La plupart des gouvernements africains ne parviennent pas à atteindre les objectifs de financement de l’éducation cruciale, entravant la fourniture d’une éducation publique de qualité pour des millions d’enfants, selon une annonce de Watch Human Watch lundi pendant la journée de l’enfant africain de l’Union africaine.
L’organisation a affirmé que le sous-investissement persistant sape les engagements juridiques et politiques des gouvernements visant à garantir une éducation de qualité libre et obligatoire du pré-primaire à des niveaux secondaires à travers le continent. Malgré les références convenues à l’échelle internationale, y compris la recommandation de l’UNESCO pour que les dépenses d’éducation atteignent entre quatre et six pour cent du produit intérieur brut (PIB), ou inversement de 15 à 20% des dépenses publiques totales, la plupart des pays africains sont à court.
L’Union africaine a augmenté l’extrémité supérieure de sa référence du PIB à sept pour cent en décembre 2024. Cependant, les données recueillies au cours de la dernière décennie indiquent que seulement un tiers des pays africains ont rencontré l’indice de référence. Les nombres sont passés à un quart d’ici 2022. L’analyse de la Fonds des Nations Unies (UNICEF) 2024 pour le jour de l’enfant africain a indiqué que moins d’un pays africain sur cinq a dédié 20% ou plus de leurs dépenses publiques à l’éducation.
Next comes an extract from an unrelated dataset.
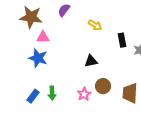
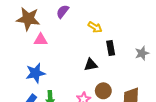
black rectangle: (122, 40) -> (111, 48), moved
blue star: (38, 58) -> (35, 73), moved, turned -30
La crise du financement a de graves conséquences, laissant les écoles sous-financées, les salles de classe surpeuplées et les enseignants sous-entraînés. L’Afrique a actuellement les tarifs hors scolarisation les plus élevés dans le monde, avec plus de 100 millions d’enfants et d’adolescents incapables d’accéder à l’éducation. Le fardeau financier incombe souvent aux familles qui épuisent 27% des dépenses d’éducation totale. On estime que 183 milliards de dollars américains sont nécessaires chaque année pour que l’éducation des enfants atteigne les objectifs de développement durable de l’UA. Pourtant, les ressources disponibles sont à seulement 106 milliards de dollars, laissant un écart de financement de plus de 40%.
La surveillance des droits de l’homme pointe vers les décisions politiques, les politiques économiques et les mesures d’austérité régressive en tant que moteurs clés de la sous-investissement, notant que 15 pays dépensent plus pour l’entretien de la dette que pour l’éducation. Cela a un impact de manière disproportionnée aux enfants des ménages les plus pauvres ainsi que des jeunes filles, qui font face à des obstacles comme des frais de scolarité, à la violence fondée sur le sexe lié à l’école et aux pratiques discriminatoires contre des étudiants enceintes ou parentales. Comme le continent observe l’année de l’éducation de l’UA 2025, Les experts appellent de toute urgence à l’action.